Zum Inhalt springen
© Jörg Schaaber

Lieferengpässe: Sind die Krankenkassen schuld?

Berichte über fehlende Arzneimittel häufen sich in letzter Zeit. Schuldzuweisungen oder einfach nur mehr Geld werden die Probleme nicht lösen.1

Fachleute weisen schon seit Jahren auf zunehmende Lieferschwierigkeiten hin, es handelt sich also um kein neues Phänomen. Dass in der Erkältungswelle Fiebersäfte und Antibiotika für Kinder knapp wurden, hat das Thema hochkochen lassen. Noch ernster ist ein andauernder Engpass beim Brustkrebsmedikament Tamoxifen bereits seit Anfang 2022.

Obwohl die Gründe für die aktuellen Engpässe komplex sind, werden in den Medien vor allem die Festbeträge für Arzneimittel oder Rabattverträge der Krankenkassen für die Malaise verantwortlich gemacht. Sollten wir einfach alle Sparmaßnahmen abschaffen, die eingeführt wurden, um die Krankenversicherungsbeiträge nicht ins Unermessliche steigen zu lassen? So sehen es jedenfalls die Generikahersteller, die erstaunlich häufig zu Wort kommen.

Dabei würden ein paar Fakten nicht schaden. So waren in den letzten Jahren bei Rabattarzneimitteln Lieferausfälle seltener als auf dem übrigen Markt. Dass in den Verträgen eine Vorratshaltung vorgeschrieben ist, hilft hier. Auch hat die Zahl der Firmen, die Rabattarzneimittel liefern, zugenommen, eine generelle Konzentration des Marktes gibt es also nicht. Dennoch bleiben bei manchen Wirkstoffen nur noch wenige Anbieter übrig.

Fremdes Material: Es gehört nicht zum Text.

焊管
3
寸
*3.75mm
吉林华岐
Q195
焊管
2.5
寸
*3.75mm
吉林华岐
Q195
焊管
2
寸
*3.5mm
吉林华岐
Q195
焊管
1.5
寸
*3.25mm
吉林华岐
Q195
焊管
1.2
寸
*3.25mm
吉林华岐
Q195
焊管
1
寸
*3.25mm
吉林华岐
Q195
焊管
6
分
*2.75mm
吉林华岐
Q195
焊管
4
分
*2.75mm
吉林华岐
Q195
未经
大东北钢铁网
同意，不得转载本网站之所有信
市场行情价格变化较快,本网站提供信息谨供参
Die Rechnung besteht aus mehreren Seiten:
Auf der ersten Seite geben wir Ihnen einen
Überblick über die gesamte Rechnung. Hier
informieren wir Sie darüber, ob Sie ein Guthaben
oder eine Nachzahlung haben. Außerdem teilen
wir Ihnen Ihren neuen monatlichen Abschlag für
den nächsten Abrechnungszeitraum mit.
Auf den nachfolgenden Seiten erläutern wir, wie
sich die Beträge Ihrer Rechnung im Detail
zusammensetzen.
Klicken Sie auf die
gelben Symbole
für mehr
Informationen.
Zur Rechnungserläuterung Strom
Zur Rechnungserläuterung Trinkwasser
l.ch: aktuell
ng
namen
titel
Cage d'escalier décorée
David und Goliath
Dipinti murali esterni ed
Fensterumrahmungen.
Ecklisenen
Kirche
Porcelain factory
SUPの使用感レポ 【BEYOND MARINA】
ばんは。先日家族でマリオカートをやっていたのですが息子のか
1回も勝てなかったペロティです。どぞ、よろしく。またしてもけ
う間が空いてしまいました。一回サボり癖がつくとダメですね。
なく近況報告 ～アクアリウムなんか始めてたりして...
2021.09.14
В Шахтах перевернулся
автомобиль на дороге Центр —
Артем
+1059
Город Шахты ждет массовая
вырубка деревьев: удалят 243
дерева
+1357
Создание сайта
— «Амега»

Im europäischen Vergleich sind die Generika-Preise hierzulande relativ hoch. Aber die Pharmabranche hat besondere Gewinnerwartungen. Mit neuen Arzneimitteln lassen sich enorme Profite erzielen, daran hat auch die Nutzenbewertung aller Neueinführungen nicht viel geändert. Da die Verdienstspannen im Generikamarkt geringer sind, versuchen Firmen, ihre Margen zu erhöhen, indem sie Wirkstoffe billig in Asien einkaufen. Dadurch werden die Lieferwege lang und störanfällig.3,4 Besonders problematisch ist, dass manche Ausgangssubstanzen nur noch in wenigen Fabriken hergestellt werden. Fällt eine aus, zum Beispiel wegen technischer Probleme, kommt es schnell zu globalen Engpässen.

Dass gehandelt werden muss, bevor es noch schlimmer wird, ist unstrittig. Dafür braucht es aber klare Regeln und Überwachung für die gesamte Lieferkette von den Rohstoffen bis zum fertigen Arzneimittel. Höhere Preise allein sind nicht die Lösung. Was sollte Pharmafirmen daran hindern, sich den Zusatzverdienst einfach in die Tasche zu stecken? Sie sind schließlich keine Wohltätigkeitsunternehmen – auch wenn sie manchmal diesen Eindruck zu erwecken versuchen.